Segment Start: Input

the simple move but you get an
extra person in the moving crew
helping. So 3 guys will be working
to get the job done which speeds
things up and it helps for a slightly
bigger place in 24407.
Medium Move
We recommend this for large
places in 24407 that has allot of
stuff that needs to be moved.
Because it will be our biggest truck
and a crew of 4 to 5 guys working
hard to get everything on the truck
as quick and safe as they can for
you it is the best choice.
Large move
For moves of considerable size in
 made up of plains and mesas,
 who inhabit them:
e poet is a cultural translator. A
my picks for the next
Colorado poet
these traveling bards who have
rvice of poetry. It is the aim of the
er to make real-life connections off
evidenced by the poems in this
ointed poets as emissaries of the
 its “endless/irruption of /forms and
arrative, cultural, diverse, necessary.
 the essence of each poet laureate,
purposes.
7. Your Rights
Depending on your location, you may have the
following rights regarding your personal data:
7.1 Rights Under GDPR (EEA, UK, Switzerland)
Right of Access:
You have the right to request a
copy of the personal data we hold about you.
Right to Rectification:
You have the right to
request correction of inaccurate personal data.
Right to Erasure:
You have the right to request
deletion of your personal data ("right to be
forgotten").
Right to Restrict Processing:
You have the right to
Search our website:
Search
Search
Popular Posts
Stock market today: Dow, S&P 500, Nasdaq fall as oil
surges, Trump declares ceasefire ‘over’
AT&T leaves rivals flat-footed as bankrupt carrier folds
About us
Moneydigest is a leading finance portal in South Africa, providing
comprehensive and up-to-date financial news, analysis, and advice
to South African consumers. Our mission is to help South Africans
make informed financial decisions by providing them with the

Segment End: Input

Job >> Could you retype every record above exactly as written?

Written solution >>
the simple move but you get an
extra person in the moving crew
helping. So 3 guys will be working
to get the job done which speeds
things up and it helps for a slightly
bigger place in 24407.
Medium Move
We recommend this for large
places in 24407 that has allot of
stuff that needs to be moved.
Because it will be our biggest truck
and a crew of 4 to 5 guys working
hard to get everything on the truck
as quick and safe as they can for
you it is the best choice.
Large move
For moves of considerable size in
 made up of plains and mesas,
 who inhabit them:
e poet is a cultural translator. A
my picks for the next
Colorado poet
these traveling bards who have
rvice of poetry. It is the aim of the
er to make real-life connections off
evidenced by the poems in this
ointed poets as emissaries of the
 its “endless/irruption of /forms and
arrative, cultural, diverse, necessary.
 the essence of each poet laureate,
purposes.
7. Your Rights
Depending on your location, you may have the
following rights regarding your personal data:
7.1 Rights Under GDPR (EEA, UK, Switzerland)
Right of Access:
You have the right to request a
copy of the personal data we hold about you.
Right to Rectification:
You have the right to
request correction of inaccurate personal data.
Right to Erasure:
You have the right to request
deletion of your personal data ("right to be
forgotten").
Right to Restrict Processing:
You have the right to
Search our website:
Search
Search
Popular Posts
Stock market today: Dow, S&P 500, Nasdaq fall as oil
surges, Trump declares ceasefire ‘over’
AT&T leaves rivals flat-footed as bankrupt carrier folds
About us
Moneydigest is a leading finance portal in South Africa, providing
comprehensive and up-to-date financial news, analysis, and advice
to South African consumers. Our mission is to help South Africans
make informed financial decisions by providing them with the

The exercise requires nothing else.